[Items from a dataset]
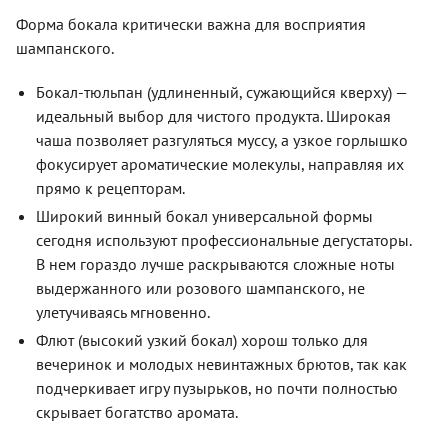
Форма бокала критически важна для восприятия
шампанского.
Бокал-тюльпан (удлиненный, сужающийся кверху) —
идеальный выбор для чистого продукта. Широкая
чаша позволяет разгуляться муссу, а узкое горлышко
фокусирует ароматические молекулы, направляя их
прямо к рецепторам.
Широкий винный бокал универсальной формы
сегодня используют профессиональные дегустаторы.
В нем гораздо лучше раскрываются сложные ноты
выдержанного или розового шампанского, не
улетучиваясь мгновенно.
Флют (высокий узкий бокал) хорош только для
вечеринок и молодых невинтажных брютов, так как
подчеркивает игру пузырьков, но почти полностью
скрывает богатство аромата.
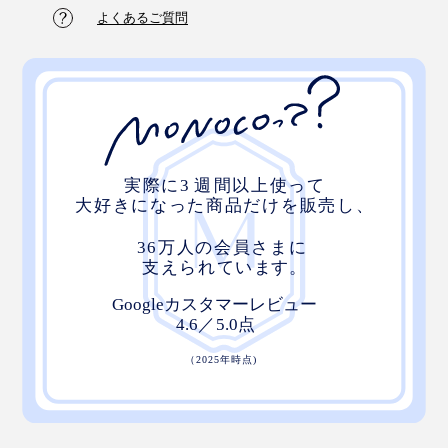
よくあるご質問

- _Assigned task_: Leaving the pictures out, give back each line above exactly.

- _Exercise result_:
Форма бокала критически важна для восприятия
шампанского.
Бокал-тюльпан (удлиненный, сужающийся кверху) —
идеальный выбор для чистого продукта. Широкая
чаша позволяет разгуляться муссу, а узкое горлышко
фокусирует ароматические молекулы, направляя их
прямо к рецепторам.
Широкий винный бокал универсальной формы
сегодня используют профессиональные дегустаторы.
В нем гораздо лучше раскрываются сложные ноты
выдержанного или розового шампанского, не
улетучиваясь мгновенно.
Флют (высокий узкий бокал) хорош только для
вечеринок и молодых невинтажных брютов, так как
подчеркивает игру пузырьков, но почти полностью
скрывает богатство аромата.
よくあるご質問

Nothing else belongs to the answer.